O juiz Leonardo Lopes dos Santos, que hoje atua em Planaltina, julgou improcedente o pedido de liberdade do colega de cárcere, que temia ser culpado por qualquer ato praticado por Misael. Hoje Davi responde o processo em liberdade por uma decisão do magistrado, com base nos bons antecedentes.
RELEMBRE
Primeira sala de aula do corredor principal, Colégio 13 de maio. Era 6 de novembro de 2017, às 7 horas. O relógio contava 38 minutos e 14 segundos. O homem de mochila nas costas usava blusão preto e bermuda. Ele estava mascarado e demorou de 30 segundos para matar uma adolescente e aterrorizar a vida de todos os estudantes e profissionais que estavam na escola naquele momento.
O mascarado é o ex-aluno Misael Pereira Olair, que estava com 19 anos quando atirou no rosto de Raphaella Noviski Ramalho, de 16 anos. Com um revólver calibre 32, descarregou a arma, recarregou e voltou a atirar. Por 11 vezes ele se certificou de que a vítima tinha sido atingida. Os dois eram conhecidos e ela não quis namorar com Misael.
Em depoimento à polícia, à época do crime, Misael contou que conhecia a vítima de longa data. Ele disse que a matou porque a odiava, já que não tinha aceitado o pedido de namoro. A partir da negativa, segundo o acusado, ele começou a montar o plano para assassinar a garota, que de amiga, passou a ser uma rival.

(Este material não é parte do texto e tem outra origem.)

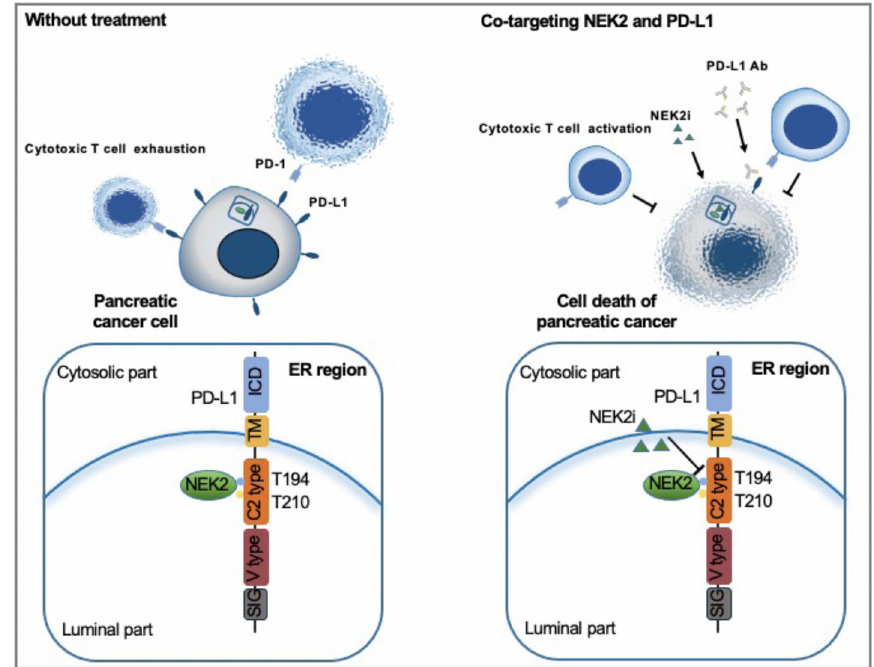
Fig. 8 Predicted model of the NEK2 – PD-L1 signaling pathway in pancreatic cancer. A schematic model is proposed to illustrate how PD-L1 protein stability is regulated by NEK2 in pancreatic cancer. NEK2 positively regulates and interacts with PD-L1 largely through PD-L1 phosphorylation at the T194/ T210 residue in ER of pancreatic cancer. Therefore, treatment with NEK2 inhibitor unexpectedly suppressed PD-L1 protein expression, largely by inhibition of PD-L1 phosphorylation that promotes its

Misael comprou a arma de um homem e preservou a identidade dele à polícia. Na mochila, o acusado carregava uma faca, um frasco contendo veneno chumbinho e a máscara. Para aumentar o poder letal, a munição tinha cortes em posição de cruz na parte frontal.
O major da Polícia Militar de Goiás e especialista em armas, Eduardo Bruno, explica que esse tipo de corte na munição faz com que ela se torne uma “bala dumdum”. “Ao atingir um alvo, a bala expande e faz com que o estrago se torne ainda maior que a munição não preparada”, explica.
LOUCURA?
O Mais Goiás consultou um doutorando em estudos neuropsicológicos e psicólogo forense. Ele descreve que crimes cometidos por autores sem capacidade de entender e autodeterminar, geralmente são desorganizados, sem planejamento e de forma instantânea. “Nós chamamos de crimes incompreensíveis, ou seja, sem motivação real, porque fazem parte de uma ideia muito particular e momentânea que a pessoa teve num instante de delírio”.
Quando existem detalhes que denotam planejamento, como na história de Misael e Raphaella, não há característica de um crime cometido por uma pessoa com indícios de loucura. “Além da arma, com letalidade aumentada pela manipulação das capsulas, haviam faca e veneno. Outra coisa é o uso de máscara e uma blusa com capuz, para não ser identificado, porque é ex-aluno e sabia a existência de câmeras de monitoramento,” avalia o especialista.